======== Data supplied
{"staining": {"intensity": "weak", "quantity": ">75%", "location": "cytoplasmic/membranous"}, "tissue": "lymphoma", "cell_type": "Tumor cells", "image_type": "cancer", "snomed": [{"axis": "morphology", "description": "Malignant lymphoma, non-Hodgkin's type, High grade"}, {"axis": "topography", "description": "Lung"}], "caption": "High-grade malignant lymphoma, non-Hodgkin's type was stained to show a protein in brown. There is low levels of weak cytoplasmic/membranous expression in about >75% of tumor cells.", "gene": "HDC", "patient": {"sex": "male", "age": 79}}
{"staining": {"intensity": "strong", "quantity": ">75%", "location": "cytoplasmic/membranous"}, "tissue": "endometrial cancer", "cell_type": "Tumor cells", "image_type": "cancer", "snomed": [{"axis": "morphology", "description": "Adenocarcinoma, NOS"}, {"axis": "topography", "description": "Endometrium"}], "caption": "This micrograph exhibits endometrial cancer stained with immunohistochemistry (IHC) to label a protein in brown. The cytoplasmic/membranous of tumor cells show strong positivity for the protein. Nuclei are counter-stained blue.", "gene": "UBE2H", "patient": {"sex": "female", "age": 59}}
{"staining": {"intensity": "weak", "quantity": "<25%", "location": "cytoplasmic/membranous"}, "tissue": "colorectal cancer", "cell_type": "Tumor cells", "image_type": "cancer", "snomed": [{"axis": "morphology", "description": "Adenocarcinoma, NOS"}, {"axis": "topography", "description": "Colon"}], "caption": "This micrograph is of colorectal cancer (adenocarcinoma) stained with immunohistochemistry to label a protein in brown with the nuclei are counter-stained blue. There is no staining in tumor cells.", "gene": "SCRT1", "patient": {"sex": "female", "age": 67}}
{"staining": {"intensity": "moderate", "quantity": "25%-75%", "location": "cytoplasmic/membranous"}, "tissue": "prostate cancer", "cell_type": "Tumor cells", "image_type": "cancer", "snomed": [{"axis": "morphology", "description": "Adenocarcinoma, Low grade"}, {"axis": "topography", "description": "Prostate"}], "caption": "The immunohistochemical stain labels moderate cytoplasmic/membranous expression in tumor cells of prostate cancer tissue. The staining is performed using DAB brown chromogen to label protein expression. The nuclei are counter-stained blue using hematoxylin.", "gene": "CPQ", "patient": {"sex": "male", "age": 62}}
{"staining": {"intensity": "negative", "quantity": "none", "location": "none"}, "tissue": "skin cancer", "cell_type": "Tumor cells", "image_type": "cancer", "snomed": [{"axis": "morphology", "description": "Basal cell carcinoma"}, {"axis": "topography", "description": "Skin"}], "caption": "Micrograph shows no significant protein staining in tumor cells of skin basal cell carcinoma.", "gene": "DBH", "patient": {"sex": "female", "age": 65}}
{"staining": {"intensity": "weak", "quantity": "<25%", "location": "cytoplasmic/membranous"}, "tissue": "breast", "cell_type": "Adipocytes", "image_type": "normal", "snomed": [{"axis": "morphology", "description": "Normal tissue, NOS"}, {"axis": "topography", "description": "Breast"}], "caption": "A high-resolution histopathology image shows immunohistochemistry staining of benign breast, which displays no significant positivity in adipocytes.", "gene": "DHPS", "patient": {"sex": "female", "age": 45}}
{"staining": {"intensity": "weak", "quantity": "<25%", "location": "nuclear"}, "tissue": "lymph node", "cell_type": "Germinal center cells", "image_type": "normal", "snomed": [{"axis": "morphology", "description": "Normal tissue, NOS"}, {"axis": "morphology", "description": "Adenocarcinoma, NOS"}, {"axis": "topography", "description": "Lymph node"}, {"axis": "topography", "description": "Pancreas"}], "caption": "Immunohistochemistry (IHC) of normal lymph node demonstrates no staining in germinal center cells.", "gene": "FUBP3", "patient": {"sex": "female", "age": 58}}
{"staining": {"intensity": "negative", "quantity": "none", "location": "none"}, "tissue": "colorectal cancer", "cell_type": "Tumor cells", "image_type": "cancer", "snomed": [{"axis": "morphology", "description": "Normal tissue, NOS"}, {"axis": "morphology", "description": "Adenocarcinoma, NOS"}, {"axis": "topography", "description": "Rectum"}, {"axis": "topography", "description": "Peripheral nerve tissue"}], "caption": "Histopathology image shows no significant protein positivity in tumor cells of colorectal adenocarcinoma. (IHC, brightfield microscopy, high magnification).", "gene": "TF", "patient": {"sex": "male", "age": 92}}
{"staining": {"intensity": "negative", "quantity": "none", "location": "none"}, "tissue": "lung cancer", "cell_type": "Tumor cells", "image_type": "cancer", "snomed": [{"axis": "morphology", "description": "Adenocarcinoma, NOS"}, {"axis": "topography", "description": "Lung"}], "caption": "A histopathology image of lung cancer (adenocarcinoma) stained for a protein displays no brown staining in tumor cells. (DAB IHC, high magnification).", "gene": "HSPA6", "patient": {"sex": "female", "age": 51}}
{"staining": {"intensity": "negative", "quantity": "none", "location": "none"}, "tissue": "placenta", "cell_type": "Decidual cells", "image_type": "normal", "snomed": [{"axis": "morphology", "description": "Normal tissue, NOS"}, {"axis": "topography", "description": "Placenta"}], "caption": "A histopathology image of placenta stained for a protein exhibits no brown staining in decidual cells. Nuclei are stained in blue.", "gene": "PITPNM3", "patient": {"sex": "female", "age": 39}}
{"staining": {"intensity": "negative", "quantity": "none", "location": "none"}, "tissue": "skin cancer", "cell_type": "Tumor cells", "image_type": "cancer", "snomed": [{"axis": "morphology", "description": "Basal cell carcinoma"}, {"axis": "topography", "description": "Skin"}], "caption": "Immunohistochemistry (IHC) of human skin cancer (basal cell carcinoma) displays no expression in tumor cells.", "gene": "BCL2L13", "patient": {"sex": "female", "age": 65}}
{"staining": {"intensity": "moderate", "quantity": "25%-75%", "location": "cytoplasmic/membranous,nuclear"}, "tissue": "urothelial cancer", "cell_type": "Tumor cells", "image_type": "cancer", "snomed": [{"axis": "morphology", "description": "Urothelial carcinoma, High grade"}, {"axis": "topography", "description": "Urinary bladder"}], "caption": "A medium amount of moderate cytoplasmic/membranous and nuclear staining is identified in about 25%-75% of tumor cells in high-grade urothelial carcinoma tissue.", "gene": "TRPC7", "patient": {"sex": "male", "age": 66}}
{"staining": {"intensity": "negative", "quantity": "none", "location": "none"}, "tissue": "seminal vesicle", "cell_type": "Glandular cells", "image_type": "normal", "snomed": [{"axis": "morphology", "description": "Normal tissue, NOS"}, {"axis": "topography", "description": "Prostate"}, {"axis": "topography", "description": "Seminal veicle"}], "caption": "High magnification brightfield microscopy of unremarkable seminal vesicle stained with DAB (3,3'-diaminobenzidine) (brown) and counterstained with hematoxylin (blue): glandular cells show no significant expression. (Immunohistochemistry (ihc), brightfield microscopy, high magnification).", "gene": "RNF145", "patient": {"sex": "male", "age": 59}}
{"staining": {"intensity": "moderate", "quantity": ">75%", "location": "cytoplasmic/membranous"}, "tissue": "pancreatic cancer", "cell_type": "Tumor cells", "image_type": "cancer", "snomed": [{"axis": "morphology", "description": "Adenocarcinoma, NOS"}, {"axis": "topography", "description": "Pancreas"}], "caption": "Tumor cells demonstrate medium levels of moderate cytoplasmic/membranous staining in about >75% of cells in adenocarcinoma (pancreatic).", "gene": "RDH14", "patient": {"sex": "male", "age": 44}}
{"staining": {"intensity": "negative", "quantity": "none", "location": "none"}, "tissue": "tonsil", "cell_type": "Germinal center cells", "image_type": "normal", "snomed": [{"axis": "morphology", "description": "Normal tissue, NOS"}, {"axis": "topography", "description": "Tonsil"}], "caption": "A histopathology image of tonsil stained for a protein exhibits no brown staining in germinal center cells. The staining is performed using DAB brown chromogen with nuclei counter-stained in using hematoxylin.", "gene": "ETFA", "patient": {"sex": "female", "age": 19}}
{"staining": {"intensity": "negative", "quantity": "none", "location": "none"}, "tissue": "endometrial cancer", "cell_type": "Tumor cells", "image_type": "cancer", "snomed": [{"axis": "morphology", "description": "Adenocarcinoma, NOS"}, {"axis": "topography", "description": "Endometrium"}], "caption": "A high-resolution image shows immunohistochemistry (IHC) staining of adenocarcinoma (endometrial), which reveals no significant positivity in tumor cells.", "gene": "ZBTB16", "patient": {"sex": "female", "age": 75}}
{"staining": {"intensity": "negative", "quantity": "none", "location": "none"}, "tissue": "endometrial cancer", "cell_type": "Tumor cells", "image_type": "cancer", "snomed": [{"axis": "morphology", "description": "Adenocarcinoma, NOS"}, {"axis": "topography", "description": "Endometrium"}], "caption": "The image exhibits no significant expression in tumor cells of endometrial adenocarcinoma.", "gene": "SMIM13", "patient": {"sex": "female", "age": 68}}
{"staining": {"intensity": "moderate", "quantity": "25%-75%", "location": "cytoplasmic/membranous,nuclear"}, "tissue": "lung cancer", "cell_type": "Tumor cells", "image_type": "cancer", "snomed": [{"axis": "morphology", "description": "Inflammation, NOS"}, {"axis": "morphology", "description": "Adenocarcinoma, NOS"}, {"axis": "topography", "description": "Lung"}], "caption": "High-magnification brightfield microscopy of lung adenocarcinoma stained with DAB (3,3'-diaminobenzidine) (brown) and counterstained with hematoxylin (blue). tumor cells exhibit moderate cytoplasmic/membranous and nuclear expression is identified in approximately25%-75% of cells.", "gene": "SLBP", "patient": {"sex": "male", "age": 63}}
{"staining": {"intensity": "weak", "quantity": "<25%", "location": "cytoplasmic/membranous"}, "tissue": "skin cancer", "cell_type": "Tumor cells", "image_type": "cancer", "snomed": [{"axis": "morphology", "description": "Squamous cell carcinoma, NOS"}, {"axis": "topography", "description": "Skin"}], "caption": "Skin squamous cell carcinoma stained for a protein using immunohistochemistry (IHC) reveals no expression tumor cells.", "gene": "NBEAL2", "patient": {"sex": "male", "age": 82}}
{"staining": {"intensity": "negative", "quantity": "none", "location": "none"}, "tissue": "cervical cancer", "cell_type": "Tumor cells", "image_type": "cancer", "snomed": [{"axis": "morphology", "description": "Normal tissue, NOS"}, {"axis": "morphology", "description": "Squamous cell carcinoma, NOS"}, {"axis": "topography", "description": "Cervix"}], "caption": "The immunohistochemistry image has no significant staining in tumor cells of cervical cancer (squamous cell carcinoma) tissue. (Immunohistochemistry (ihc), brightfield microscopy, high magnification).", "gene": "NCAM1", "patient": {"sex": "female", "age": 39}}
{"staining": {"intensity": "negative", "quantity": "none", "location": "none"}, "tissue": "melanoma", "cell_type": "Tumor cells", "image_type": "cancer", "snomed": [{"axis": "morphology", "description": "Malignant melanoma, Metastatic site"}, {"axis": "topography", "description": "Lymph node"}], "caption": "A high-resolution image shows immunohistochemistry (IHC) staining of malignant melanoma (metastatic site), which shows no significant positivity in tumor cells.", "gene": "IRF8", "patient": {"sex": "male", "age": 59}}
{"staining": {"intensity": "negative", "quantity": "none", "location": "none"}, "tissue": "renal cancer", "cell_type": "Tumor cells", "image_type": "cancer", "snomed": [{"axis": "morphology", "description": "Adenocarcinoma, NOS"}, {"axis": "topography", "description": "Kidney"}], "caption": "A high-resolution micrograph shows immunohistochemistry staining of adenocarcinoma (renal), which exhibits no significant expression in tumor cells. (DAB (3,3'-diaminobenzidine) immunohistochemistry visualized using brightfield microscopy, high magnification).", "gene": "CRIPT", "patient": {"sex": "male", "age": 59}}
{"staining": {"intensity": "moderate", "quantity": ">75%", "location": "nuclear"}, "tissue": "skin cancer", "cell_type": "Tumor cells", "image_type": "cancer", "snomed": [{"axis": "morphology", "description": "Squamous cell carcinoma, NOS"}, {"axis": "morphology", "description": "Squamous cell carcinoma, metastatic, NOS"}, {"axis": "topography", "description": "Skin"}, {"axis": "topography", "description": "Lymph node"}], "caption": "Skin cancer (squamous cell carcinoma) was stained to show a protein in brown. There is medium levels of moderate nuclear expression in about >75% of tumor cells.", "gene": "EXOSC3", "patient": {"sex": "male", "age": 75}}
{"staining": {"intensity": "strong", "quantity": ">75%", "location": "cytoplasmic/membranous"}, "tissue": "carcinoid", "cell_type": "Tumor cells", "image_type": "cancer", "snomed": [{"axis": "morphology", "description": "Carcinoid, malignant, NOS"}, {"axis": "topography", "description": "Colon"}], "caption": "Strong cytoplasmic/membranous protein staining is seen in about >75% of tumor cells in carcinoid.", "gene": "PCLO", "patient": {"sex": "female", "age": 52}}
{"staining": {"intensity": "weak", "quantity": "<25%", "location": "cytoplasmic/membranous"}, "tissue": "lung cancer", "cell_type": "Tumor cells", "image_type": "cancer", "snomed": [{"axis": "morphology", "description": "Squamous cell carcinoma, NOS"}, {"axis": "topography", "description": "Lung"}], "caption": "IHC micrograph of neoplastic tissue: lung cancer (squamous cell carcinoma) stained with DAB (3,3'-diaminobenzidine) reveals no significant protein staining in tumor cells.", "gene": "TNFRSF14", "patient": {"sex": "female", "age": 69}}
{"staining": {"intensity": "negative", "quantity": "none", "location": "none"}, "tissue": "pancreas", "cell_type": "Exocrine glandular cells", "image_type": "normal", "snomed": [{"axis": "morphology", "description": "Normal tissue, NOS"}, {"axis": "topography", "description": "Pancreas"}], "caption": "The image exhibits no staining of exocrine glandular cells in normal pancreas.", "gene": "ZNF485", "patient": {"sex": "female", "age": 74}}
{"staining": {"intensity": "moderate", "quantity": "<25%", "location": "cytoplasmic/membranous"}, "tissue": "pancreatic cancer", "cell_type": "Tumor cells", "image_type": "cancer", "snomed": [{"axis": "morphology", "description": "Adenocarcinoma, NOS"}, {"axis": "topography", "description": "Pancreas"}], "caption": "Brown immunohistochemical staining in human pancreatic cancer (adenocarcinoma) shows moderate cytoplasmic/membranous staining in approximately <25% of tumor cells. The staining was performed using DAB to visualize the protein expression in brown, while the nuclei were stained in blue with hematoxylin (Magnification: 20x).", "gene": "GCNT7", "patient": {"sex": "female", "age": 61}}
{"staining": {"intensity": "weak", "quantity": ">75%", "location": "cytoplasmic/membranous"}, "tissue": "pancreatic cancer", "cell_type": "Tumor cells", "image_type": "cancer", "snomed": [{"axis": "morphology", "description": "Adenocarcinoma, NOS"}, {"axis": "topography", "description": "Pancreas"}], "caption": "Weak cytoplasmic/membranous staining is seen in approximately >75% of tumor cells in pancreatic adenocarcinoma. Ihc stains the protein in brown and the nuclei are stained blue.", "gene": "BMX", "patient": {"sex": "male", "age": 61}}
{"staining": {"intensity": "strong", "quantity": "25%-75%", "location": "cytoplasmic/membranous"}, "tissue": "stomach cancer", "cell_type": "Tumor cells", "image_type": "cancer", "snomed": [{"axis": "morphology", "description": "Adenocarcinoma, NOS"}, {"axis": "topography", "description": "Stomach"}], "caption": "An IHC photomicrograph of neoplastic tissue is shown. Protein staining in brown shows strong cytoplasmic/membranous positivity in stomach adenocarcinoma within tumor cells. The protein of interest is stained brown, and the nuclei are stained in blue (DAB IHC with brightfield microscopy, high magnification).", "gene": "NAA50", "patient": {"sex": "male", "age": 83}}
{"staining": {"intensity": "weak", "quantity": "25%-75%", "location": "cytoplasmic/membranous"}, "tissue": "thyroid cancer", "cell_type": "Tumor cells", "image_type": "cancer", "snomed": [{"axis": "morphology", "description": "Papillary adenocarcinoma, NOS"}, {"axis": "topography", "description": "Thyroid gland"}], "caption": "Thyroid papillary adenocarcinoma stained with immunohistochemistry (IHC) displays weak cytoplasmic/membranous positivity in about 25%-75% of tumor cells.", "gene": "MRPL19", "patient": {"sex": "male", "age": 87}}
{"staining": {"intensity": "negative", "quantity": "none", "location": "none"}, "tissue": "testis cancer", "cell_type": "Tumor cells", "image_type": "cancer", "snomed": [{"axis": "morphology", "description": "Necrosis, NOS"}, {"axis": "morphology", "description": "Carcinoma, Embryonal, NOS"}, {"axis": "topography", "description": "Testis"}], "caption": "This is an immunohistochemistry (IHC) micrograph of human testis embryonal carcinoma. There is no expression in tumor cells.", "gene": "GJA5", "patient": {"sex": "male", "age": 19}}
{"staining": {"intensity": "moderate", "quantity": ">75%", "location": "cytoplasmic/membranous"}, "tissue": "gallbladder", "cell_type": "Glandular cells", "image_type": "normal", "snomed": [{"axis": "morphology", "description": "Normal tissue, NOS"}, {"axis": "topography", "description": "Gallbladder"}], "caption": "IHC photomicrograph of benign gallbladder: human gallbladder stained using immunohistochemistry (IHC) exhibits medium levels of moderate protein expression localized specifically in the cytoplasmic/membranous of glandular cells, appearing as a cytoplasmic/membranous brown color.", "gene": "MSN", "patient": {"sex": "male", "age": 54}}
================
▸ **Exercise description**
Search the entries above for the word "label" and copy each line where it appears.

▸ **Reply to the task**
{"staining": {"intensity": "strong", "quantity": ">75%", "location": "cytoplasmic/membranous"}, "tissue": "endometrial cancer", "cell_type": "Tumor cells", "image_type": "cancer", "snomed": [{"axis": "morphology", "description": "Adenocarcinoma, NOS"}, {"axis": "topography", "description": "Endometrium"}], "caption": "This micrograph exhibits endometrial cancer stained with immunohistochemistry (IHC) to label a protein in brown. The cytoplasmic/membranous of tumor cells show strong positivity for the protein. Nuclei are counter-stained blue.", "gene": "UBE2H", "patient": {"sex": "female", "age": 59}}
{"staining": {"intensity": "weak", "quantity": "<25%", "location": "cytoplasmic/membranous"}, "tissue": "colorectal cancer", "cell_type": "Tumor cells", "image_type": "cancer", "snomed": [{"axis": "morphology", "description": "Adenocarcinoma, NOS"}, {"axis": "topography", "description": "Colon"}], "caption": "This micrograph is of colorectal cancer (adenocarcinoma) stained with immunohistochemistry to label a protein in brown with the nuclei are counter-stained blue. There is no staining in tumor cells.", "gene": "SCRT1", "patient": {"sex": "female", "age": 67}}
{"staining": {"intensity": "moderate", "quantity": "25%-75%", "location": "cytoplasmic/membranous"}, "tissue": "prostate cancer", "cell_type": "Tumor cells", "image_type": "cancer", "snomed": [{"axis": "morphology", "description": "Adenocarcinoma, Low grade"}, {"axis": "topography", "description": "Prostate"}], "caption": "The immunohistochemical stain labels moderate cytoplasmic/membranous expression in tumor cells of prostate cancer tissue. The staining is performed using DAB brown chromogen to label protein expression. The nuclei are counter-stained blue using hematoxylin.", "gene": "CPQ", "patient": {"sex": "male", "age": 62}}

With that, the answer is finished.